Некоторое время все вокруг было каким-то серым, унылым, бессмысленным. Время тянулось, будто в часах стало больше минут. Будто движение жизни бессильно замерло и остановилось на мертвой точке. Но постепенно хорошее настроение, казалось, вернулось к нему, и ему хотелось думать, что оно вовсе не было напускным. Но он все еще переживал из-за причиненной ей боли, и тяжелое чувство вины не покидало его.
Сейчас он, как правило, вспоминает о ней седьмого июля. Это день ее рождения. Он даже помнит скамейку на бульваре, на которой они часто сидели. Когда он там бывает, по-прежнему умышленно проходит мимо нее, вспоминая их свидания, ее слова. Еще свежи были в памяти те жаркие летние дни, когда они, с чувством вины, но преисполненные безграничной радости, покидали здания своих школ и бежали на место их очередного тайного рандеву.

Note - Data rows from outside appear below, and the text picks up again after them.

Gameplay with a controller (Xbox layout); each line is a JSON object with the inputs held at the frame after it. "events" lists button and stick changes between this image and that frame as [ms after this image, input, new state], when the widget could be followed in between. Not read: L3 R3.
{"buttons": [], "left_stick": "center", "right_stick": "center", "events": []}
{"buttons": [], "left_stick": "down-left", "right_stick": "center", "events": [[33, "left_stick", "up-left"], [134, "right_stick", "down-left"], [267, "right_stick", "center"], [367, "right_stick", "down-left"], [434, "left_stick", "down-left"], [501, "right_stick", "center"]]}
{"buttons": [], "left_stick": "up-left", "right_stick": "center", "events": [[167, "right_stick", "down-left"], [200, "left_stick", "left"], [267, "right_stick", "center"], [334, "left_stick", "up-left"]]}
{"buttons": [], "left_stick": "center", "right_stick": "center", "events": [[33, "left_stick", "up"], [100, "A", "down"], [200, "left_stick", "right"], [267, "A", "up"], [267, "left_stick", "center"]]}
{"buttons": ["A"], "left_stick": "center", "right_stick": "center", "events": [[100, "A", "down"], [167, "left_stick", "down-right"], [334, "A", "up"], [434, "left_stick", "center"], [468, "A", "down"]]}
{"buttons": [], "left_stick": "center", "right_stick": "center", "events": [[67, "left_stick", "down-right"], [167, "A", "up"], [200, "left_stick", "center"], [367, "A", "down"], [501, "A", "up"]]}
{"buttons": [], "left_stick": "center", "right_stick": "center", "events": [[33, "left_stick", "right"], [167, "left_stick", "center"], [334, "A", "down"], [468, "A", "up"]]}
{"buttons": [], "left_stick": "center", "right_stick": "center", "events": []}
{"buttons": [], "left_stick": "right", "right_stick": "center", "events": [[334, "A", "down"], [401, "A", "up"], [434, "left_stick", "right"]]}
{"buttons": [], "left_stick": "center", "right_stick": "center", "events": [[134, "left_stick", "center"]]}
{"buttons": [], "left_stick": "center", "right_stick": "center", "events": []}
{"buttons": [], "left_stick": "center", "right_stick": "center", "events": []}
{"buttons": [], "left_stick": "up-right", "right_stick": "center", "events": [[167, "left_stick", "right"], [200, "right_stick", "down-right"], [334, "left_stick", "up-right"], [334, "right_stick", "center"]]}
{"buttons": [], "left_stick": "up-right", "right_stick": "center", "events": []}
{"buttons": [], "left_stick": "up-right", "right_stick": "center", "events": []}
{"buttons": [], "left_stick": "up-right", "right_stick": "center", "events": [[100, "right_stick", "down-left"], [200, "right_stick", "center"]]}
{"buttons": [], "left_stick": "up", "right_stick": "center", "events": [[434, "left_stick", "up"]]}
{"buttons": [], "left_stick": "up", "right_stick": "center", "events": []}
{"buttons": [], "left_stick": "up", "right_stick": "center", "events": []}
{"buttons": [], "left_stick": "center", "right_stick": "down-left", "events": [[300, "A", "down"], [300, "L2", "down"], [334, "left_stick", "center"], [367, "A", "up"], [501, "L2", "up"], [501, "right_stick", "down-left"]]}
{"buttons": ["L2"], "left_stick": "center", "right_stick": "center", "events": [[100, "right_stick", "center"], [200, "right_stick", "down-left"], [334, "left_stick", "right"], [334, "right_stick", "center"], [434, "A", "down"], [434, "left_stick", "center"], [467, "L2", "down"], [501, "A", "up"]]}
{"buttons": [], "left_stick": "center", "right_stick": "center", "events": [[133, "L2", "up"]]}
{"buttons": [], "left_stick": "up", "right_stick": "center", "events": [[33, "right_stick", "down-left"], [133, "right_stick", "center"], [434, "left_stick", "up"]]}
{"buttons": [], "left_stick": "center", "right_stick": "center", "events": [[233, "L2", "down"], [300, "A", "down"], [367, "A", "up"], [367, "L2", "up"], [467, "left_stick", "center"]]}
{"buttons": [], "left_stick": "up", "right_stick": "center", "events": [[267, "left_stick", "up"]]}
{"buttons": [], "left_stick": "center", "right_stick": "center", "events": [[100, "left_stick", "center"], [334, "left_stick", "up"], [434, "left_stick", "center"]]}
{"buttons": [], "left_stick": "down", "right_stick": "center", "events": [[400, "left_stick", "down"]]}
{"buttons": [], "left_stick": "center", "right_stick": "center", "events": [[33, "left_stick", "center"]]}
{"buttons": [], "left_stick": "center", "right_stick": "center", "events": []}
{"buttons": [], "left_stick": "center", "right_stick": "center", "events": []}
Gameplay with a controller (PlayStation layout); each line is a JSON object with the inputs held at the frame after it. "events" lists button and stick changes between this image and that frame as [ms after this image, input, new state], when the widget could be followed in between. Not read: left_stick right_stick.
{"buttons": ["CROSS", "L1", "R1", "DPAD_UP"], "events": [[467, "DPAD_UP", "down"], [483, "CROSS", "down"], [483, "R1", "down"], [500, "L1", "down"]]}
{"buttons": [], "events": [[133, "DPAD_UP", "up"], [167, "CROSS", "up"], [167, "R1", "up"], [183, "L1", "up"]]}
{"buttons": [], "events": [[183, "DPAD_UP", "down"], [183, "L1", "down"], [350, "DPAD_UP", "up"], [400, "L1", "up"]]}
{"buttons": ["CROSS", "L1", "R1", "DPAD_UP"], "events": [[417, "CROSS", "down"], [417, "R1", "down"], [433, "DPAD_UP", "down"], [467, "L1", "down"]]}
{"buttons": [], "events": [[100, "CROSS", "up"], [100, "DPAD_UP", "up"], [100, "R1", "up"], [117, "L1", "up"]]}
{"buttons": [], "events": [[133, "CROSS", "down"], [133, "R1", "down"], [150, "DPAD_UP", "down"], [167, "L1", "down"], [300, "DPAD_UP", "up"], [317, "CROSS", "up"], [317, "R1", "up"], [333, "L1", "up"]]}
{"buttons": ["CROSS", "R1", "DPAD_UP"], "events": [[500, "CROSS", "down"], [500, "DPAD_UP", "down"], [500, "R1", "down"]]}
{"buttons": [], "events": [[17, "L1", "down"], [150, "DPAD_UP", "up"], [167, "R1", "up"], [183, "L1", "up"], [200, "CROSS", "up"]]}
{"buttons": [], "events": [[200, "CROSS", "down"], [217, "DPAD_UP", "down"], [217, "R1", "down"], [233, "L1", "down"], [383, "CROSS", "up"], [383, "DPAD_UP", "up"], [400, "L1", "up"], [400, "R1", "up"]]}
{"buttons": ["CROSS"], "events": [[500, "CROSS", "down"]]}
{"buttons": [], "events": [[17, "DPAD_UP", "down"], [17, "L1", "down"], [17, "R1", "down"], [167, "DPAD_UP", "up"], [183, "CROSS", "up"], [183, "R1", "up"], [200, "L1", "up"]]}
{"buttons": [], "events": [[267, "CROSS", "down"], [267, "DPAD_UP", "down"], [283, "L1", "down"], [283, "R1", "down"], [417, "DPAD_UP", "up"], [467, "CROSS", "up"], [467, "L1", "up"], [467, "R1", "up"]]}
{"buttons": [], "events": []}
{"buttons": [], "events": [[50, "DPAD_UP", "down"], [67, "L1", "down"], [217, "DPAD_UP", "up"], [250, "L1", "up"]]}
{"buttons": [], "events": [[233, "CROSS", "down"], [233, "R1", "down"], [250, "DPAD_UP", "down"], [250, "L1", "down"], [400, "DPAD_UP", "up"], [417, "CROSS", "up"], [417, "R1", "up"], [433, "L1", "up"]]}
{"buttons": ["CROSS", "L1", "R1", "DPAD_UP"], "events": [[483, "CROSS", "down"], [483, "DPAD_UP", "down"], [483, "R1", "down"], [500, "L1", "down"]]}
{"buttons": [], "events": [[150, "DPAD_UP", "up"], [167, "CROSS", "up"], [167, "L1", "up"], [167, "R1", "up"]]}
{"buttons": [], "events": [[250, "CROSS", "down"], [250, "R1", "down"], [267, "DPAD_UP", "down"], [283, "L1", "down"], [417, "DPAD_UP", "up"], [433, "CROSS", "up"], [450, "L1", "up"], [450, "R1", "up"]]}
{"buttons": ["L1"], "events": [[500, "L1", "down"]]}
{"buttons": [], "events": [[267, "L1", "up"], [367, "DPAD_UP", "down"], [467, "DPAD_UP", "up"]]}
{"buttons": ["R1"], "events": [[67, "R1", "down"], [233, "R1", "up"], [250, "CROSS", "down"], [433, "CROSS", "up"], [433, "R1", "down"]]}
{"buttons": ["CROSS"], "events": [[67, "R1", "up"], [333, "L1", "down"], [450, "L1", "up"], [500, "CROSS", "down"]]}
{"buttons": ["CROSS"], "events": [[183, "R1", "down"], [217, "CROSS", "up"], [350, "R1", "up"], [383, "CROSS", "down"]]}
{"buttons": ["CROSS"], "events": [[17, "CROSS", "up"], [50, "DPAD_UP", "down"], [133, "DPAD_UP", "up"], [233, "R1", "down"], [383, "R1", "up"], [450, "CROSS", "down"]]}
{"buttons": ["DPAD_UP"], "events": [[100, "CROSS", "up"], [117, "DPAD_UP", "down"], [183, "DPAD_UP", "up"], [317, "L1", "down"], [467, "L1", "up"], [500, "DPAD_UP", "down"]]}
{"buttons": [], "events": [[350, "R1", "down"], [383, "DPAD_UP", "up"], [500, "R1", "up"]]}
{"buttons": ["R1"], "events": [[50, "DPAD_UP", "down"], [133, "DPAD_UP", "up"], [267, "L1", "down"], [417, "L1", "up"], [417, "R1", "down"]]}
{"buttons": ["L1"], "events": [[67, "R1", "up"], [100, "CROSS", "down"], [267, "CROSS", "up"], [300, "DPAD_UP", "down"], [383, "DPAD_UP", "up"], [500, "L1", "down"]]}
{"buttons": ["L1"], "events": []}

Он все еще приходит на бульвар, но теперь - чтобы побыть наедине с самим собой. Однажды, много лет спустя, он даже положит на ту самую скамейку букет красных роз. Она их очень любила, но никогда ни от кого не получала до него.
Лишь один раз он спросил о ней у Кенуль, но та ничего подробного не сообщила, а только сказала, что Кямаля «как всегда, грустная». После этого он очень долго о ней ничего не слышал.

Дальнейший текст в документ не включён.